Stefan Al, a Dutch urban designer and author of Adapting Cities to Sea Level Rise: Green and Gray Strategies, says that cities, as Hamburg has demonstrated, must go beyond standard engineering solutions like seawalls and take approaches that are nature-based, sensitive to local communities, and integrated with the public realm.
“As cities build more infrastructure to adapt to climate change, they must go beyond short-term flood protection and consider the long-term effects on communities, their economy and their relationship with the water,” says Al. “The uncertainties of climate change and population growth means it must be a flexible protection system.”
Increasingly in cities, he says, simply reinforcing flood protection structures like dikes can cause environmental problems and devour much-needed urban space. Instead, adaptation strategies should focus on flexible, multi-use designs that are nature-based. Crucially, as well as providing flood protection, HafenCity’s terp preserves the public’s access to the water, integrating flood defense with urban planning. As does the Zaha Hadid-designed promenade, lined with restaurants, that runs above the dike on the city’s Niederhafen waterfront.
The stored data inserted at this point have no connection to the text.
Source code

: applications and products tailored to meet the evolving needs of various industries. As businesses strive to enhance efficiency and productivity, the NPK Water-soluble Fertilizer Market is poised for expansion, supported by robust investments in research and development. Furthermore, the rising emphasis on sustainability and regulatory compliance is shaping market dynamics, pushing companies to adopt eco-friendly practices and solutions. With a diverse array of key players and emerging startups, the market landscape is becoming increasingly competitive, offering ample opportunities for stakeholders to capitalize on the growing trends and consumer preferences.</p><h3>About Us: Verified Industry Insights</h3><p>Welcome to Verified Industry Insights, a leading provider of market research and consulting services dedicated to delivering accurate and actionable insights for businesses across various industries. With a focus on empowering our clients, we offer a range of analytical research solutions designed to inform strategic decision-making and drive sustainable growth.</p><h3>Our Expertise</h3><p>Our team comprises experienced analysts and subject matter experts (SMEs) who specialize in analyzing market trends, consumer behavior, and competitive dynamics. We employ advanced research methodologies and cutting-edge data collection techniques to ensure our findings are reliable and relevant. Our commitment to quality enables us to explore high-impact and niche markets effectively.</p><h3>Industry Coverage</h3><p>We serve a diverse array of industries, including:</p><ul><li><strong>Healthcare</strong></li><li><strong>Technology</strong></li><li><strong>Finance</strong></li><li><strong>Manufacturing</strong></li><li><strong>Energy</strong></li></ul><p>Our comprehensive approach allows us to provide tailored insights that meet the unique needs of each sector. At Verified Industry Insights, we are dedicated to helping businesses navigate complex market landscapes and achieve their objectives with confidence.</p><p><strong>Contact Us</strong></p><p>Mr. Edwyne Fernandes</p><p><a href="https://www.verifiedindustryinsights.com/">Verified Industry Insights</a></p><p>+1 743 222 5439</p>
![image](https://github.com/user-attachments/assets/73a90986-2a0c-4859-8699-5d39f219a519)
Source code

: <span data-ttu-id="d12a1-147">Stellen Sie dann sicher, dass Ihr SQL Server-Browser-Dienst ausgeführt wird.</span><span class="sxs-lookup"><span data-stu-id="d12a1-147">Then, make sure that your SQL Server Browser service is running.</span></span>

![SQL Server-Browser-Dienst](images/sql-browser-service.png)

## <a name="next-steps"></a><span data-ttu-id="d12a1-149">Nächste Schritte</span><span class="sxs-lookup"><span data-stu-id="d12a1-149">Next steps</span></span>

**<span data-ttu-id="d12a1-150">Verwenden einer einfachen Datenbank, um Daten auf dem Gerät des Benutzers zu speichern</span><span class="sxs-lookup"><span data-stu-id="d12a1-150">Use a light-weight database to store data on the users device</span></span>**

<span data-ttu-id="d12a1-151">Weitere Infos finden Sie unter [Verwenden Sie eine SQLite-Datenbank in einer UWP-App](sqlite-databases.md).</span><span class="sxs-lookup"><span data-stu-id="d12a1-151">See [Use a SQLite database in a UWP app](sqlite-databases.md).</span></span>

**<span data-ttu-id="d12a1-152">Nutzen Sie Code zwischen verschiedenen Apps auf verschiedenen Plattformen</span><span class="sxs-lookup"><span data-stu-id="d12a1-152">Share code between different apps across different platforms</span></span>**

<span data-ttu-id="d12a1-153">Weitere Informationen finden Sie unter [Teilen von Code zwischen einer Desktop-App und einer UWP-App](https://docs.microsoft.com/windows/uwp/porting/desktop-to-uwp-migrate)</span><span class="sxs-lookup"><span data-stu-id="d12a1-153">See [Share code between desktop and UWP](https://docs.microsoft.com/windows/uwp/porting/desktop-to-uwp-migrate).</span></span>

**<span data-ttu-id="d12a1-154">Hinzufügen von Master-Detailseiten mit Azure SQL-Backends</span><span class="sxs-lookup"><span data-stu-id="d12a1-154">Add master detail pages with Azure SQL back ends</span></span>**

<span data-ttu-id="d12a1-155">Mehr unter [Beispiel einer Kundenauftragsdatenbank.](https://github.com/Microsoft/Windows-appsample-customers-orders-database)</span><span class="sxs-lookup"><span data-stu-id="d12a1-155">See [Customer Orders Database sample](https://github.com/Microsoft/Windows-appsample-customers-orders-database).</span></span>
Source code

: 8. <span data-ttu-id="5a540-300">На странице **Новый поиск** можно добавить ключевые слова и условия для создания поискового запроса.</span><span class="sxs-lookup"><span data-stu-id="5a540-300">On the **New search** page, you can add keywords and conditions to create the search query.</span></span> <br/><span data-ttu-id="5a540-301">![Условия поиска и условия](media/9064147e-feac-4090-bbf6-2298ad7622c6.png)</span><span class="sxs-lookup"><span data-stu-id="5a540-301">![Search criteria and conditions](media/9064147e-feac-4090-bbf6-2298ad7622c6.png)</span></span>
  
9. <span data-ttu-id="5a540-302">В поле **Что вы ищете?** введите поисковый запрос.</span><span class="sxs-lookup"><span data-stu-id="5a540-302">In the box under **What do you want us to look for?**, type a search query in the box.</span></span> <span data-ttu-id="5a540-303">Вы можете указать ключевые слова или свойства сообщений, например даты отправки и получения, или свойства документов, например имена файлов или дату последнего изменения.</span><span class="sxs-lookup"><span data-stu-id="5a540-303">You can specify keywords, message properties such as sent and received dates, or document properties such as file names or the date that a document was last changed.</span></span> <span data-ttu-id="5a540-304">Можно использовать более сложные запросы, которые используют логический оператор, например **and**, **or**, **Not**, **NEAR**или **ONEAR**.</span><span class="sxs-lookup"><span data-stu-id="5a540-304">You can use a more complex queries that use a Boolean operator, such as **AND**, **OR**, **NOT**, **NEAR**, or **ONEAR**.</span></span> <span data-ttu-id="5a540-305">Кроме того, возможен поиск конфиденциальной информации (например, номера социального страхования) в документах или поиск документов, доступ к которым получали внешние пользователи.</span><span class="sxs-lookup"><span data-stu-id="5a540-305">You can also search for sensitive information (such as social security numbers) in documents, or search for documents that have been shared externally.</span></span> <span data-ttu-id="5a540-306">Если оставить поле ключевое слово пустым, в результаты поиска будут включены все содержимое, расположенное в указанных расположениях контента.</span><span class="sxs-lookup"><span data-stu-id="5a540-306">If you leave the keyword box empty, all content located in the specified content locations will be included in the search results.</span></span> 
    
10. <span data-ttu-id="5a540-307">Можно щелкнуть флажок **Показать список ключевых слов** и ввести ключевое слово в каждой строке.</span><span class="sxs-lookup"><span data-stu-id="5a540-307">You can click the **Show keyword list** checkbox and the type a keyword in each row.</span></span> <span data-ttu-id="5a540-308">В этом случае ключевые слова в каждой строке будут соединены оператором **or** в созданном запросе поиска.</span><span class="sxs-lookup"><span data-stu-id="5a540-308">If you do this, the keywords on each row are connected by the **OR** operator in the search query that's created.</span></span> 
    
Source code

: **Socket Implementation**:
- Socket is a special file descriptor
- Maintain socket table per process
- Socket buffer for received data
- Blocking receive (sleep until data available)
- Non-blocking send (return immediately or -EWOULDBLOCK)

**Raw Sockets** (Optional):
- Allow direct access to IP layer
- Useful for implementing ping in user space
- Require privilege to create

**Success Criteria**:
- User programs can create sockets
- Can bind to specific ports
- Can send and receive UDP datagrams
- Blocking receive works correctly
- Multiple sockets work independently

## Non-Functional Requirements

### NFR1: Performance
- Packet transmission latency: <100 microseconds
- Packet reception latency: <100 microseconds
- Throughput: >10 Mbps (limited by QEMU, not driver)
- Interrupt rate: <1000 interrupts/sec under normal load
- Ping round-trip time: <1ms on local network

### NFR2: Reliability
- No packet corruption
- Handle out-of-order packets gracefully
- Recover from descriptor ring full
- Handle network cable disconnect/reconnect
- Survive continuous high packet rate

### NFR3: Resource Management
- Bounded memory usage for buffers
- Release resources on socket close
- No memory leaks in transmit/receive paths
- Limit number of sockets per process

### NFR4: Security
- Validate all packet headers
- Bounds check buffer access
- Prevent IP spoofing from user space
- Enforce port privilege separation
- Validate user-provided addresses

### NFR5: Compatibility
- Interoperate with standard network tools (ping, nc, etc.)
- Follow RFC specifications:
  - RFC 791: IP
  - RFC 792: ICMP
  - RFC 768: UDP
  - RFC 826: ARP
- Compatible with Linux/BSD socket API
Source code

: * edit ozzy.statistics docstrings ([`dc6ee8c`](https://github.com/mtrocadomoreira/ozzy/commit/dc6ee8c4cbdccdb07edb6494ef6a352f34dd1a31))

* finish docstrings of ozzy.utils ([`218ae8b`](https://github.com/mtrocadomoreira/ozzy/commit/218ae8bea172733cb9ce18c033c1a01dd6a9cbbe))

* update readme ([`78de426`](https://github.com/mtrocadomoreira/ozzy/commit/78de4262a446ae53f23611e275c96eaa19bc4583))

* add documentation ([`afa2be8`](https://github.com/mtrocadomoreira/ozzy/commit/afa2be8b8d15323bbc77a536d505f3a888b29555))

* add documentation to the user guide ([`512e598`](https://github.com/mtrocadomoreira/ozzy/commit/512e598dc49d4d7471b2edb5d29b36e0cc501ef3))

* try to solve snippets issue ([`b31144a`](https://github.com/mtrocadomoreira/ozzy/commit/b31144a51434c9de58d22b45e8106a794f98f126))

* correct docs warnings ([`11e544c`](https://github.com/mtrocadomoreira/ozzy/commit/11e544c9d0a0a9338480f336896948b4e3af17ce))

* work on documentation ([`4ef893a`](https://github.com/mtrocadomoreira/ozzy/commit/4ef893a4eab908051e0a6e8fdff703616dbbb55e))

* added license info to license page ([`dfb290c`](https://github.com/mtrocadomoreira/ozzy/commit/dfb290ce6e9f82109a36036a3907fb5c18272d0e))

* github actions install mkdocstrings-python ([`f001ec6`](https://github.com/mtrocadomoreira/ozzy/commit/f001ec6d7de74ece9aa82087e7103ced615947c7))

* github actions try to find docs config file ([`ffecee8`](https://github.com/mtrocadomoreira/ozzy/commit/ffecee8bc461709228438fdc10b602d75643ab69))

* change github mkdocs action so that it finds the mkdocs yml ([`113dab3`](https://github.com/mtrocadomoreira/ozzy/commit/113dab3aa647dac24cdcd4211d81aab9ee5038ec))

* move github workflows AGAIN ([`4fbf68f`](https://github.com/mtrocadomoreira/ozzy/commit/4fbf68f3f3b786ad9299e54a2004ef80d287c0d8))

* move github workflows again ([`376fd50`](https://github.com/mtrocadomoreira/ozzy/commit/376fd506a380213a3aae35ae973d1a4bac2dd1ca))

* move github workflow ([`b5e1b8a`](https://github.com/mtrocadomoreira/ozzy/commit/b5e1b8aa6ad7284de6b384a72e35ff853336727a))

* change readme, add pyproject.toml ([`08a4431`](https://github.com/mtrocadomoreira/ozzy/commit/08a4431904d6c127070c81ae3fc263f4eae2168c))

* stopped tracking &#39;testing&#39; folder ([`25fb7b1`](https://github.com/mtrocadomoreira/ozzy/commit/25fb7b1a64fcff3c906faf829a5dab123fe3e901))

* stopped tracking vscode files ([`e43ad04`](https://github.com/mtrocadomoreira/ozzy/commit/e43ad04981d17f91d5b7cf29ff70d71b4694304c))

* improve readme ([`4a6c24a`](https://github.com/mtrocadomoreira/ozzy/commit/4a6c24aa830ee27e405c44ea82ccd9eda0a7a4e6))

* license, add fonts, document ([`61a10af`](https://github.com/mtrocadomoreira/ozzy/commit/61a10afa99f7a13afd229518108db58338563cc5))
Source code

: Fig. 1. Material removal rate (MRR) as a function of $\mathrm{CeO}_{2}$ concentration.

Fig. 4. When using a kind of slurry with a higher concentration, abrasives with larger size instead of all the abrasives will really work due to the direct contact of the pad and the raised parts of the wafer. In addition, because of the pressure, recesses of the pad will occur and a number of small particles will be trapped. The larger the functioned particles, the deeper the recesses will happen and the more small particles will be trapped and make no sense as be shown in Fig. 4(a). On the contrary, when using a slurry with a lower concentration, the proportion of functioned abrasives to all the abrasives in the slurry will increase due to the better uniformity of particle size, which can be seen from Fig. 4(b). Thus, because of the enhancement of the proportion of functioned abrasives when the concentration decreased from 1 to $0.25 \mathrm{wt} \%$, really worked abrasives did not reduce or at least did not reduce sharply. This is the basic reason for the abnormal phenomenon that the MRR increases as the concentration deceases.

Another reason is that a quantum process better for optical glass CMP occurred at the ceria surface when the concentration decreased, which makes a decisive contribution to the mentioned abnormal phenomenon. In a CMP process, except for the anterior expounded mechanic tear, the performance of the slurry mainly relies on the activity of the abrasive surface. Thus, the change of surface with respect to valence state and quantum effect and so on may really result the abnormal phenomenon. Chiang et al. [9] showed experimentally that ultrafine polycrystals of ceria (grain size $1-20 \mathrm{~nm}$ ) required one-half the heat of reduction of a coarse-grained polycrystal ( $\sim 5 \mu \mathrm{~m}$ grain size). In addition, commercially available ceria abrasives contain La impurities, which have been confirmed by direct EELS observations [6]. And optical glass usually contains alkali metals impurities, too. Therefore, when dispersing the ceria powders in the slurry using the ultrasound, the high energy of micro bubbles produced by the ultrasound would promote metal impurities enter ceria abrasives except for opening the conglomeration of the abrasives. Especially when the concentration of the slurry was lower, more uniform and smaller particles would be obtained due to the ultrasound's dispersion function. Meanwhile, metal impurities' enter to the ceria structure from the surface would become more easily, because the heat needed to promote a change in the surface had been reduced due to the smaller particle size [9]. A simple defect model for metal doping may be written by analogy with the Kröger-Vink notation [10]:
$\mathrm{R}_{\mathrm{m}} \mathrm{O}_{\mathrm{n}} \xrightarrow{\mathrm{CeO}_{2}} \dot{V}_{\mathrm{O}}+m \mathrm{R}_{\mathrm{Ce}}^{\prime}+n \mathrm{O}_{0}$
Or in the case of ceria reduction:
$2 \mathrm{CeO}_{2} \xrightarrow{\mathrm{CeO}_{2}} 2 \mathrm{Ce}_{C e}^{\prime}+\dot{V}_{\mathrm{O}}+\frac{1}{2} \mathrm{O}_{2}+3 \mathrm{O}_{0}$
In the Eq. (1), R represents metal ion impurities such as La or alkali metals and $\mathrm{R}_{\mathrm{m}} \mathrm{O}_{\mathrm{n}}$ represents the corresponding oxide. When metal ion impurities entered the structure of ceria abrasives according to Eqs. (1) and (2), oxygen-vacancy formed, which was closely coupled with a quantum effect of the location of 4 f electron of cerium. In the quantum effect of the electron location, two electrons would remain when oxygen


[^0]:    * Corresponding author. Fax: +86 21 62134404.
“It’s very forward-thinking,” says Al. “It’s a tourist attraction and a flood defense at the same time. It’s a pleasure to walk along, the steps can be used as an amphitheater, and you can even cut the cost of flood protection using the real estate built into it.”
But neither dikes nor terps can offer absolute protection against storm surge disasters, according to Schaper. In some cases, good communication and quick responses are the best defense. To avoid the kinds of fatalities seen in 1962, the Hamburg Storm Surge Warning Service sets off sirens and broadcasts radio announcements ahead of storms, for example, while a city-run digital map lets residents see where floods are most likely after heavy rainfall.
Faced with evolving challenges, Hamburg’s flood adaptation is ongoing: The city expects to invest up to 1 billion euros in new protections over the next 50 years.
“There is no 100% safety from the dangers of flood and storm surge,” says Schaper. “Today we are very happy, but we don’t know what will happen in 100 years. It’s a permanent task, from one generation to the next.”